SPRECHER: Ein Lob der Technik! Doch die Entwicklung zum Patienten
2.0 birgt neben der Chance auch Risiken. Nicht jede Gesundheits-App
oder die Uhr, die den Körper vermisst, garantiert umfassende
Gesundheit, mahnt Franz Knieps, Vorstand des Berliner BKK
Dachverbands:
OT6 Knieps: Also es beinhaltet Chancen, dass Menschen
gesundheitsbewusster werden, wenn sie täglich Daten erfassen wie
Bewegung, wie Blutfette etc., das ist das eine. Aber es erleichtert
natürlich zum einen das Hypochondertum, zum anderen auch die Illusion
zu glauben, wenn man sich nur gemäß den Anweisungen, die aus dem
Wearable dann kommen, verhält, dass man damit dann immer gesund
bleibe und dass man dann keine medizinische Behandlung im Krisenfall
mehr benötigt. Außerdem kann es leicht Fehlalarme auslösen etc., also
eine Menge von Risiken. Es darf nicht zur Ersatzreligion werden!
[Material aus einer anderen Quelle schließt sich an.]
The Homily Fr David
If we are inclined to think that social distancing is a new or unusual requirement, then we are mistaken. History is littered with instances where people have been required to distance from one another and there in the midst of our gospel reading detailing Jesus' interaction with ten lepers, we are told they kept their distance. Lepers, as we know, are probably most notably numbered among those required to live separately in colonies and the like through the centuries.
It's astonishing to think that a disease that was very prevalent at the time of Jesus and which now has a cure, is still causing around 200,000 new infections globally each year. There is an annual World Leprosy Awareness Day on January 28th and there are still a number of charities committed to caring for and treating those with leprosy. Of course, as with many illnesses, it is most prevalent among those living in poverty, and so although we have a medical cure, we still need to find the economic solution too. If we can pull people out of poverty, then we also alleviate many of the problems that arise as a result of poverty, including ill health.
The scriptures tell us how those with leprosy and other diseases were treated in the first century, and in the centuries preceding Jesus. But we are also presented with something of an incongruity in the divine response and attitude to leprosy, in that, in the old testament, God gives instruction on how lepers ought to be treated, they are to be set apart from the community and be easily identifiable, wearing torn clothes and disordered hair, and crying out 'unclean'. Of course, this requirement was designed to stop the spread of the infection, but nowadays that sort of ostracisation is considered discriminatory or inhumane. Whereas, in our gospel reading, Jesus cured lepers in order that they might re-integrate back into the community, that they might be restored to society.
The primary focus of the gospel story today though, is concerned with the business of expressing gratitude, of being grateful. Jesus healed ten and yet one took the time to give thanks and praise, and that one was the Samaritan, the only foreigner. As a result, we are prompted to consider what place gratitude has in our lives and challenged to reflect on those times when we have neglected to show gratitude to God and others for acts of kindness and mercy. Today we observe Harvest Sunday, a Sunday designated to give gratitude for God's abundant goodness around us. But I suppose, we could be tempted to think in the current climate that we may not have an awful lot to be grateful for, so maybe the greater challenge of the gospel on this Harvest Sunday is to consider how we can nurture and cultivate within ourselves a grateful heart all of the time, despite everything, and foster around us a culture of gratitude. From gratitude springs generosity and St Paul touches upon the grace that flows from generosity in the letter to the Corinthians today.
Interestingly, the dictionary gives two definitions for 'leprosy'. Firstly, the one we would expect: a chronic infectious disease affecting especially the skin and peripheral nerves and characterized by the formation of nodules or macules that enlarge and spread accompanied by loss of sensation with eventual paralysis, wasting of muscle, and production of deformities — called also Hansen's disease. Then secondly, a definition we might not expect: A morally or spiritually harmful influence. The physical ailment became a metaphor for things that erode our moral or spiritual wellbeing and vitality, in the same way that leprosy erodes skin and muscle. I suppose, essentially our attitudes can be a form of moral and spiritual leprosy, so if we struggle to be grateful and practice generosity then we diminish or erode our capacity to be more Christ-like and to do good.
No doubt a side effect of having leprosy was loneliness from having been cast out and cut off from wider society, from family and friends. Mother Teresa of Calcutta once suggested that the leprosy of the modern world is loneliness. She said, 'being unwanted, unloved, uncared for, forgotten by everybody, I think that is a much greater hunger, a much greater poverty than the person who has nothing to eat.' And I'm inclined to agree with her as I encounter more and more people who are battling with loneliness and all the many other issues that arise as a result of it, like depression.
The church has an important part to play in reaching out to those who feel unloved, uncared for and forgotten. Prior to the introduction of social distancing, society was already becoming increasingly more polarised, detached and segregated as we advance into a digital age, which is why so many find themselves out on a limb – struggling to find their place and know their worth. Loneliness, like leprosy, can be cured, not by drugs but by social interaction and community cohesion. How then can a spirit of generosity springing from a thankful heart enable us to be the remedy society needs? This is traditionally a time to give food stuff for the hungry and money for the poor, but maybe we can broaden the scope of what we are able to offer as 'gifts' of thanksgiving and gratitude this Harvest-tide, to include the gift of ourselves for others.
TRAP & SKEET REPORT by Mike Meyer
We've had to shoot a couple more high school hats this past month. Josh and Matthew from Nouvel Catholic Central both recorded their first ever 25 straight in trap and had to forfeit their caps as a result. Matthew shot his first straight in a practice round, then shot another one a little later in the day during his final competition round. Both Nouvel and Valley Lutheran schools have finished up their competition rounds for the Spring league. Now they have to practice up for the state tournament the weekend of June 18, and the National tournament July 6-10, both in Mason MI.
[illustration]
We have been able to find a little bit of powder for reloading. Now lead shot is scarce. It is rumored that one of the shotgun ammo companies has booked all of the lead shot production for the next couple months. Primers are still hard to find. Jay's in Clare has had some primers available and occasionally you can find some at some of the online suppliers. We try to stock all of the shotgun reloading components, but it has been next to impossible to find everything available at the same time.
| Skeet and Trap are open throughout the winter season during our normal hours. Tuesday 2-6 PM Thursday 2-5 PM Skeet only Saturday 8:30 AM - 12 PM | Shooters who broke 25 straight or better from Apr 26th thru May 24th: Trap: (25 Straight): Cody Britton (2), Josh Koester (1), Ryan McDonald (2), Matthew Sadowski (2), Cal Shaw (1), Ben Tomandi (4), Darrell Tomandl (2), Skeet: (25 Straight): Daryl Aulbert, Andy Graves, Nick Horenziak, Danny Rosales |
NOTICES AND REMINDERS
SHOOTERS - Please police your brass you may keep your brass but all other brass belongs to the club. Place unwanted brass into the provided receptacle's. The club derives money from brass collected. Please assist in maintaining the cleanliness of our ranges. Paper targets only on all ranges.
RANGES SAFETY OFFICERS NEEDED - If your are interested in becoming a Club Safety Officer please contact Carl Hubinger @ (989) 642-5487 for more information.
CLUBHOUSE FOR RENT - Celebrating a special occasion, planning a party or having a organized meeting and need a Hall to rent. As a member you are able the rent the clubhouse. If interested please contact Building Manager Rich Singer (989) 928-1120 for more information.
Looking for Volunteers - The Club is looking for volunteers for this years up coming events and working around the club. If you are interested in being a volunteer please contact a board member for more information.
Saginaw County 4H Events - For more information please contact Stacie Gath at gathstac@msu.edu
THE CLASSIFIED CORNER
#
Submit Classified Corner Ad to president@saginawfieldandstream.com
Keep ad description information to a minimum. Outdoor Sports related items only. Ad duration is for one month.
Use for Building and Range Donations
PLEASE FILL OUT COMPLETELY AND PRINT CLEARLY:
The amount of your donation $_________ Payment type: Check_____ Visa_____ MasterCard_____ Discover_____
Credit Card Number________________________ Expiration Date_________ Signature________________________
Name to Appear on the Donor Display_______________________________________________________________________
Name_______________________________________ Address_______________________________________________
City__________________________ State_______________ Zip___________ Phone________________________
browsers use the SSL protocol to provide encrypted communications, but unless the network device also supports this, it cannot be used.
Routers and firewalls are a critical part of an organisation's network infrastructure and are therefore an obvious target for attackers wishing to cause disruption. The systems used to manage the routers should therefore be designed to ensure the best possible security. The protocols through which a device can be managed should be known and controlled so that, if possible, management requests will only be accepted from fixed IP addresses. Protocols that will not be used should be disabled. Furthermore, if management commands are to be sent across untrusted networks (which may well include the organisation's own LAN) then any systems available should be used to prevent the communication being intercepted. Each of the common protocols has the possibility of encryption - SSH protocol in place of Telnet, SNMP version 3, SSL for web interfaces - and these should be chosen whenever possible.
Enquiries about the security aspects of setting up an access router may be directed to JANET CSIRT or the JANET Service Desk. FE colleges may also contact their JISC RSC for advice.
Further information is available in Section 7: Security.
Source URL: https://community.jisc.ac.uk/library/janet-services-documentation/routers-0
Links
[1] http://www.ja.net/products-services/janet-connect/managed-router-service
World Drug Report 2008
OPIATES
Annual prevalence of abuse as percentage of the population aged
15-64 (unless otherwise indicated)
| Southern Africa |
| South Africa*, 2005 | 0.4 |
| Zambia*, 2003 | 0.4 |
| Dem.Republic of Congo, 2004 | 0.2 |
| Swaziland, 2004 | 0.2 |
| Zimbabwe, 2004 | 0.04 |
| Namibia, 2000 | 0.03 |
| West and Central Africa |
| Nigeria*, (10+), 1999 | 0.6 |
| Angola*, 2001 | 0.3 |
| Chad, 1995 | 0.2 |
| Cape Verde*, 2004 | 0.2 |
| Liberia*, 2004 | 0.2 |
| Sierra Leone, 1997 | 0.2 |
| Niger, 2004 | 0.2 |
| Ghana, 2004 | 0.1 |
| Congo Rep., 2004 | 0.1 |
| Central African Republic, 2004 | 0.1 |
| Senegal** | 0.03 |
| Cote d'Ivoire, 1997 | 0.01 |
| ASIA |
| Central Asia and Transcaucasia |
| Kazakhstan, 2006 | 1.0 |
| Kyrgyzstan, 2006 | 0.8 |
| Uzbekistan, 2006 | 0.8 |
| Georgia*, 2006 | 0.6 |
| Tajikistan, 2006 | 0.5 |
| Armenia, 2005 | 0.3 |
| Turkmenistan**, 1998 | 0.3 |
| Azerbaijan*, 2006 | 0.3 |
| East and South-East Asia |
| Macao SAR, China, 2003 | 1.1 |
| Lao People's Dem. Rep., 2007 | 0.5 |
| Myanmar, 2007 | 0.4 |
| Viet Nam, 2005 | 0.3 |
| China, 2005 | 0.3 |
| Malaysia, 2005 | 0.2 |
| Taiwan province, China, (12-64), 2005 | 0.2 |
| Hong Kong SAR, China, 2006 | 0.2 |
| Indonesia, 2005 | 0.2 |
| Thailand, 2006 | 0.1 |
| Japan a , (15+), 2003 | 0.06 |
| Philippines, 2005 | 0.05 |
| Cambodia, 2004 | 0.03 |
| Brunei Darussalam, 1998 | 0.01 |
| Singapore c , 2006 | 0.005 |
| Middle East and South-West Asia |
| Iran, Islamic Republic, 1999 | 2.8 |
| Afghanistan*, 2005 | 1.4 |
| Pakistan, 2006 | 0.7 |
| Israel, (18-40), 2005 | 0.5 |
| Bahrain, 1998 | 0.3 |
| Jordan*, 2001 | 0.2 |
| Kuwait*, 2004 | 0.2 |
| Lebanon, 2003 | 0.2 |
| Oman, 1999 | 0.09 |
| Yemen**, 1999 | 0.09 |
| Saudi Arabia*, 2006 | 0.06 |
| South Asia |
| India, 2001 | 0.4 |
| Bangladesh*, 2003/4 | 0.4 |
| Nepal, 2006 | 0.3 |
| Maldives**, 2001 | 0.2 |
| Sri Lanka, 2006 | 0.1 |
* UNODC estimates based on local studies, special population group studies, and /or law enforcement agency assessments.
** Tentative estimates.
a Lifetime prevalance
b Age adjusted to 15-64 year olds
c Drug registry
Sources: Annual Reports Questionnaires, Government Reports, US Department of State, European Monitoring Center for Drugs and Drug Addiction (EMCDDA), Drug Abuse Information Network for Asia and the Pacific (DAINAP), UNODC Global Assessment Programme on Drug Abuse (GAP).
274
SPRECHER: Ein weiterer Aspekt: Gesundheitsdaten sind sensibel. Sie
betreffen das höchste Gut des Menschen, eben seine Gesundheit. Schon
deshalb steht für Franz Knieps außer Frage dem Sammeln und Verbreiten
solcher Daten, dem sogenannten Big-Data-Mining, klare Grenzen zu
ziehen:
OT7 Knieps: Big Data kann sich auch zur Krake entwickeln, die sich
über alles legt und Eigeninteressen verfolgt. Es muss klar geregelt
sein, dass der Patient, die Patientin, der Herr, die Herrscherin über
die eigenen Daten ist. Das absolut nicht verhandelbar, sondern das
ist Grundlage einer freiheitlichen Gesellschaft. Es muss aber auch
die Nutzung geregelt werden, wann wird Big Data eingeschaltet. Und
letztlich müssen Ärzte und Patienten trainiert werden mit
Empfehlungen und Ergebnissen von Überprüfungen in Big Data umzugehen.
Es ersetzt nicht die individuelle Entscheidung des Arztes gegenüber
dem individuellen Patienten, was angebracht ist und was man lieber
lassen sollte.
SPRECHER: Fazit: Digitale Technologien unterstützen die
medizinische Versorgung, schaffen neue Zugangsmöglichkeiten und
Formen ärztlicher Betreuung. Voraussetzung dafür ist und bleibt aber
das persönliche, sozusagen analoge Vertrauensverhältnis zwischen Arzt
und Patient: Computer messen, der Arzt behandelt! Dabei ist schon
erstaunlich, welche Möglichkeiten die Zukunft bereithält. Noch einmal
Oliver Gapp mit einem Ausblick:
OT8 Gapp: Ein Messinstrument wird wahrscheinlich sein, dass wir in
langer Zukunft jetzt aber eher einen Mikroroboter in die Blutbahn
spritzen, der verschiedene Vitaldaten messen kann, der die
Wahrscheinlichkeit von Schlaganfall ermitteln kann, der Vorstufen von
Herzinfarkten erkennen kann. Oder dass sie so ein kleines digitales
Tattoo am Arm tragen werden, dass verschiedene Mentalfunktionen
messen kann. Also da sind eher wenig Grenzen gesetzt.